The suitcase was opened and the dollars were there. Sixty thousand.
Juan started to count them, greedily. The scene was disgusting. He took apart the bundles of money, methodically piling the bills, all the time wetting his fingers with saliva, as if feasting on delicacies.
Ramirez looked at me with satisfaction. His hair, flattened and rebellious, now seemed like an old, useless brush.
Sit down. Want something to drink, Porco?
I thanked him.
Funny thing, he said, I forgot your name.
You can go on calling me Porco, I said.
Porco, of course. Now that we trust each other, Porco, we can grow our business.
We smiled.
We were in the kitchen of his laboratory in Puerto Suárez. Ramirez said that Corumbá was only the route for cocaine coming from Bolivia and that all the Colombian drugs entered Brazil through Paraguay. We can grow your business, he repeated, adding that now they had a partner in Paraguay and needed someone like me to get the drug into Brazil. I don’t need mules, he said. I need brains. It’s a great deal for you; extradition from Paraguay is real complicated. I can guarantee there ain’t no risks.
I wasn’t the least bit interested in what Ramirez was saying, and he went on talking and I went on reading the newspaper I’d brought with me, where there was an item saying that Junior’s body had been found.
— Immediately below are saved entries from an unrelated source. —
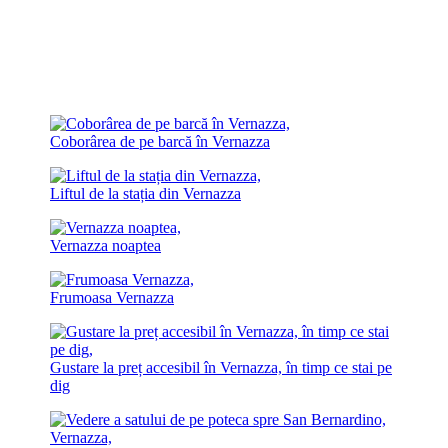
Coborârea de pe barcă în Vernazza
Liftul de la stația din Vernazza
Vernazza noaptea
Frumoasa Vernazza
Gustare la preț accesibil în Vernazza, în timp ce stai pe
dig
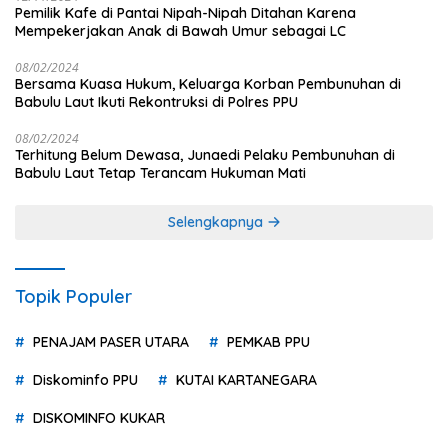
Pemilik Kafe di Pantai Nipah-Nipah Ditahan Karena
Mempekerjakan Anak di Bawah Umur sebagai LC
08/02/2024
Bersama Kuasa Hukum, Keluarga Korban Pembunuhan di
Babulu Laut Ikuti Rekontruksi di Polres PPU
08/02/2024
Terhitung Belum Dewasa, Junaedi Pelaku Pembunuhan di
Babulu Laut Tetap Terancam Hukuman Mati
Selengkapnya
Topik Populer
PENAJAM PASER UTARA
PEMKAB PPU
Diskominfo PPU
KUTAI KARTANEGARA
DISKOMINFO KUKAR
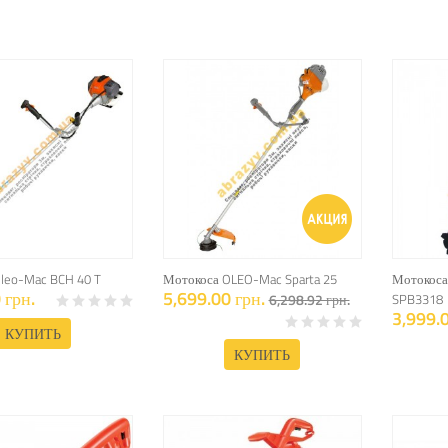
leo-Mac BCH 40 T
Мотокоса OLEO-Mac Sparta 25
Мотокоса
 грн.
5,699.00 грн.
6,298.92 грн.
SPB3318
3,999.0
КУПИТЬ
КУПИТЬ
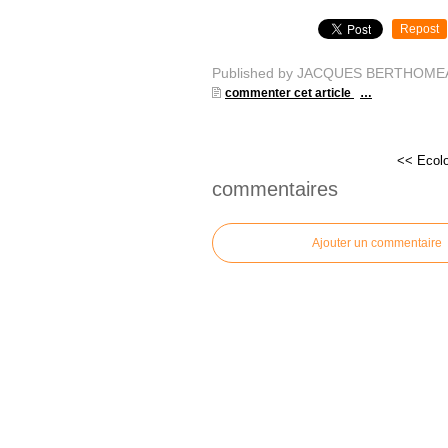
Repost
Published by JACQUES BERTHOME
commenter cet article
…
<< Ecolog
commentaires
Ajouter un commentaire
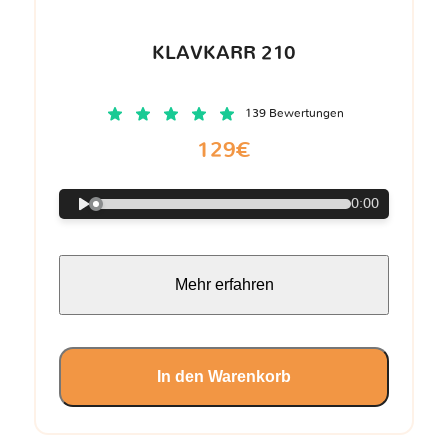
KLAVKARR 210
139 Bewertungen
129€
0:00
Mehr erfahren
In den Warenkorb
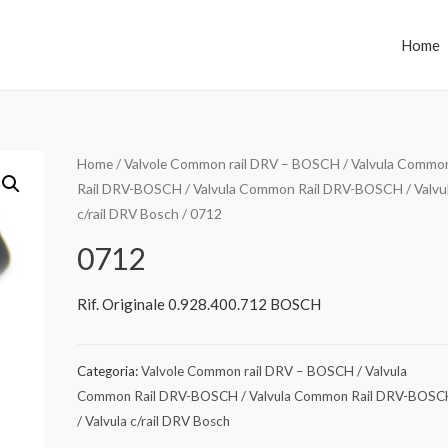
Home
Home
/
Valvole Common rail DRV – BOSCH / Valvula Commo
Rail DRV-BOSCH / Valvula Common Rail DRV-BOSCH / Valvu
c/rail DRV Bosch
/ 0712
0712
Rif. Originale 0.928.400.712 BOSCH
Categoria:
Valvole Common rail DRV – BOSCH / Valvula
Common Rail DRV-BOSCH / Valvula Common Rail DRV-BOSC
/ Valvula c/rail DRV Bosch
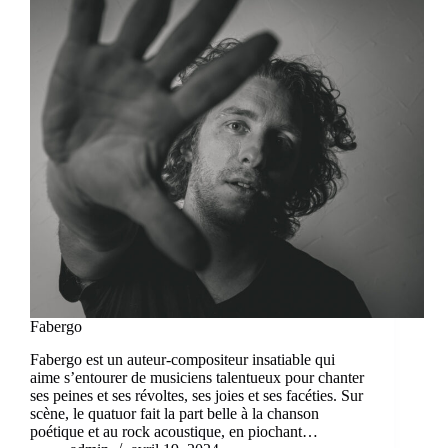
Fabergo
Fabergo est un auteur-compositeur insatiable qui
aime s’entourer de musiciens talentueux pour chanter
ses peines et ses révoltes, ses joies et ses facéties. Sur
scène, le quatuor fait la part belle à la chanson
poétique et au rock acoustique, en piochant…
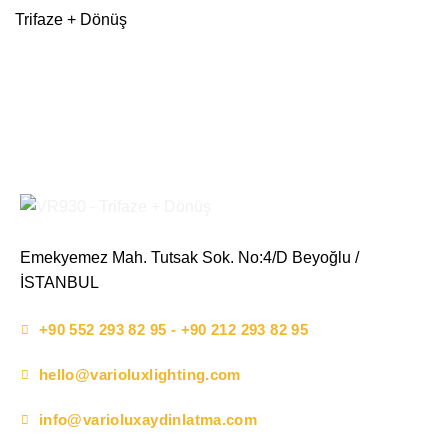
Trifaze + Dönüş
Emekyemez Mah. Tutsak Sok. No:4/D Beyoğlu /
İSTANBUL
+90 552 293 82 95 - +90 212 293 82 95
hello@varioluxlighting.com
info@varioluxaydinlatma.com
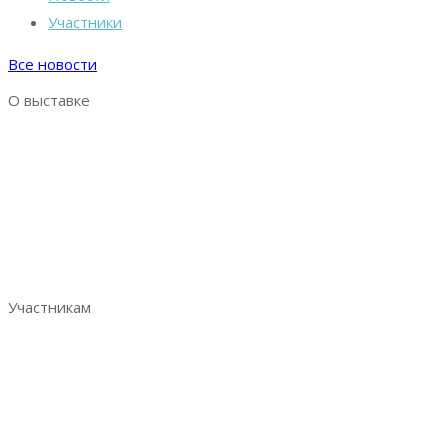
Участники
Все новости
О выставке
Выставка AquaPro Expo
Разделы выставки
Список участников
Место и время проведения
Итоговый репорт 2023
Контакты
Участникам
Забронировать стенд
Преимущества участия
Аналитика по посетителям
Отзывы участников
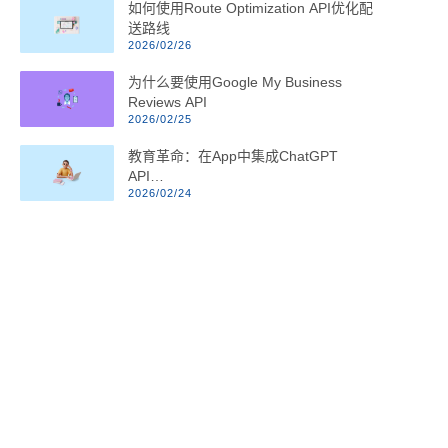
如何使用Route Optimization API优化配
送路线
2026/02/26
为什么要使用Google My Business
Reviews API
2026/02/25
教育革命：在App中集成ChatGPT
API…
2026/02/24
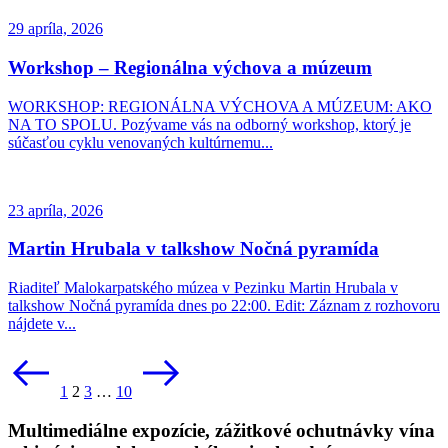
29 apríla, 2026
Workshop – Regionálna výchova a múzeum
WORKSHOP: REGIONÁLNA VÝCHOVA A MÚZEUM: AKO
NA TO SPOLU. Pozývame vás na odborný workshop, ktorý je
súčasťou cyklu venovaných kultúrnemu...
23 apríla, 2026
Martin Hrubala v talkshow Nočná pyramída
Riaditeľ Malokarpatského múzea v Pezinku Martin Hrubala v
talkshow Nočná pyramída dnes po 22:00. Edit: Záznam z rozhovoru
nájdete v...
Stránkovanie
príspevkov
1
2
3
…
10
Multimediálne expozície, zážitkové ochutnávky vína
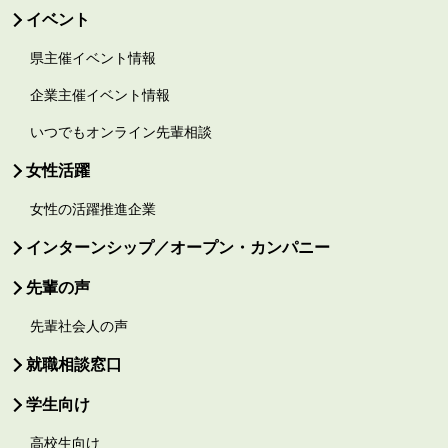
イベント
県主催イベント情報
企業主催イベント情報
いつでもオンライン先輩相談
女性活躍
女性の活躍推進企業
インターンシップ／オープン・カンパニー
先輩の声
先輩社会人の声
就職相談窓口
学生向け
高校生向け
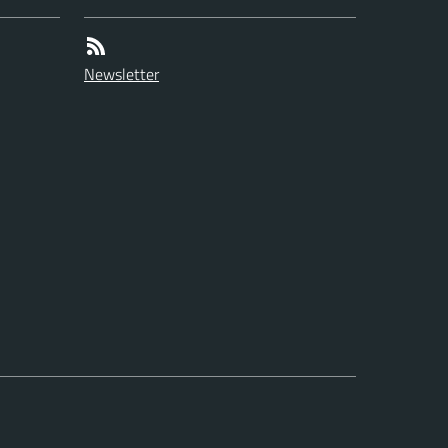
Newsletter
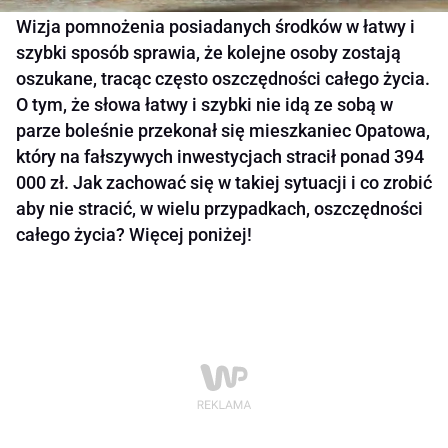
Wizja pomnożenia posiadanych środków w łatwy i
szybki sposób sprawia, że kolejne osoby zostają
oszukane, tracąc często oszczędności całego życia.
O tym, że słowa łatwy i szybki nie idą ze sobą w
parze boleśnie przekonał się mieszkaniec Opatowa,
który na fałszywych inwestycjach stracił ponad 394
000 zł. Jak zachować się w takiej sytuacji i co zrobić
aby nie stracić, w wielu przypadkach, oszczędności
całego życia? Więcej poniżej!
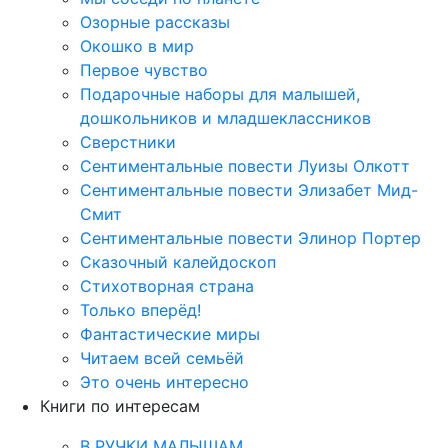
Озорные рассказы
Окошко в мир
Первое чувство
Подарочные наборы для малышей,
дошкольников и младшеклассников
Сверстники
Сентиментальные повести Луизы Олкотт
Сентиментальные повести Элизабет Мид-
Смит
Сентиментальные повести Элинор Портер
Сказочный калейдоскоп
Стихотворная страна
Только вперёд!
Фантастические миры
Читаем всей семьёй
Это очень интересно
Книги по интересам
В РУЧКИ МАЛЫШАМ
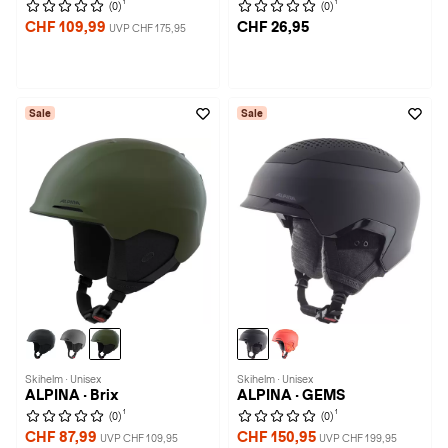
1
1
(0)
(0)
CHF 109,99
CHF 26,95
UVP CHF 175,95
Sale
Sale
Skihelm · Unisex
Skihelm · Unisex
ALPINA · Brix
ALPINA · GEMS
1
1
(0)
(0)
CHF 87,99
CHF 150,95
UVP CHF 109,95
UVP CHF 199,95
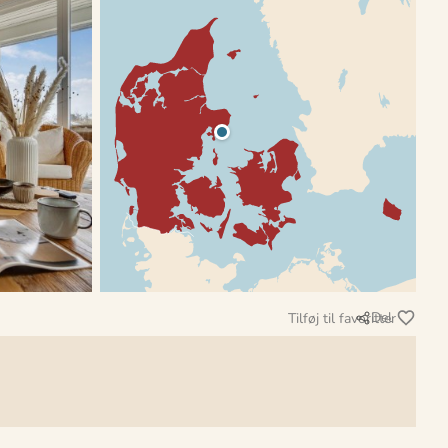
Del
Tilføj til favoritter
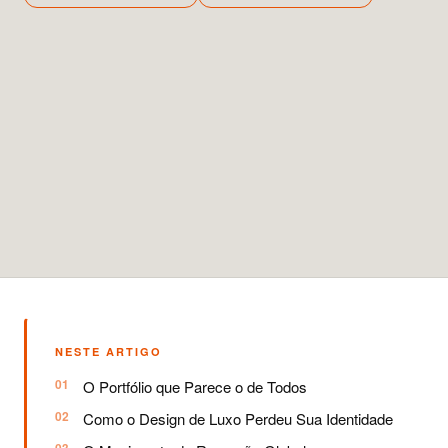
NESTE ARTIGO
O Portfólio que Parece o de Todos
Como o Design de Luxo Perdeu Sua Identidade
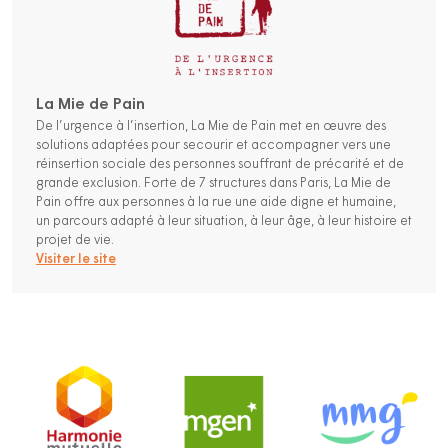
La Mie de Pain
De l’urgence à l’insertion, La Mie de Pain met en œuvre des
solutions adaptées pour secourir et accompagner vers une
réinsertion sociale des personnes souffrant de précarité et de
grande exclusion. Forte de 7 structures dans Paris, La Mie de
Pain offre aux personnes à la rue une aide digne et humaine,
un parcours adapté à leur situation, à leur âge, à leur histoire et
projet de vie.
Visiter le site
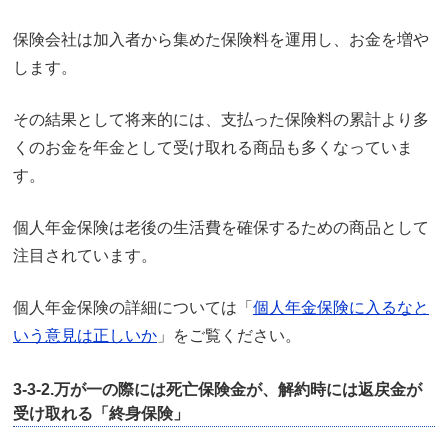
保険会社は加入者から集めた保険料を運用し、お金を増や
します。
その結果として将来的には、支払った保険料の累計より多
くのお金を年金として受け取れる商品も多くなっていま
す。
個人年金保険は老後の生活費を確保するための商品として
注目されています。
個人年金保険の詳細については「
個人年金保険に入るなと
いう意見は正しいか
」をご覧ください。
3-3-2.万が一の際には死亡保険金が、解約時には返戻金が
受け取れる「終身保険」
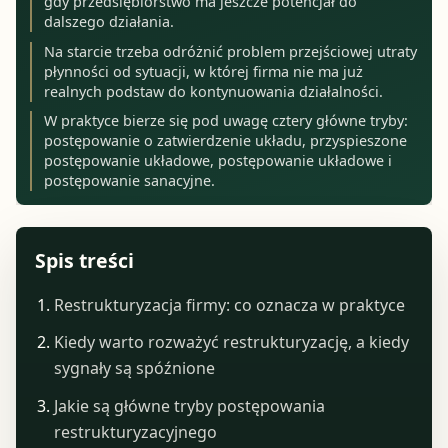
gdy przedsiębiorstwo ma jeszcze potencjał do
dalszego działania.
Na starcie trzeba odróżnić problem przejściowej utraty
płynności od sytuacji, w której firma nie ma już
realnych podstaw do kontynuowania działalności.
W praktyce bierze się pod uwagę cztery główne tryby:
postępowanie o zatwierdzenie układu, przyspieszone
postępowanie układowe, postępowanie układowe i
postępowanie sanacyjne.
Spis treści
Restrukturyzacja firmy: co oznacza w praktyce
Kiedy warto rozważyć restrukturyzację, a kiedy
sygnały są spóźnione
Jakie są główne tryby postępowania
restrukturyzacyjnego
The official version was that a farmer had noticed a strange smell on his land and had discovered the cadaver in a thicket. The police “believed” that Junior had left the airplane, wounded, and had died trying to find help.
I continued reading the paper, and Ramirez wouldn’t shut up. Out of every ten words, one was Porco. Porco chum. Porco friend. I ran my eyes over the other headlines. “Covered in a burka, Afghan woman displays her dirty finger after voting.” Goddamn, I thought, I’ve never seen so many ugly words together. Burka. Dirty finger.
It’s all there, said Juan, who had finished counting the money.
Before I left, Ramirez put his hand on my shoulder and asked me to think about his offer. He also said it hadn’t been him who killed Moacir. I found out he really did kill himself, he said.
It’s sad, he said. The truth is, Porco, that good people always end up dying.
Now, I thought on my way back to Corumbá, I don’t have anybody on my neck. Free, over.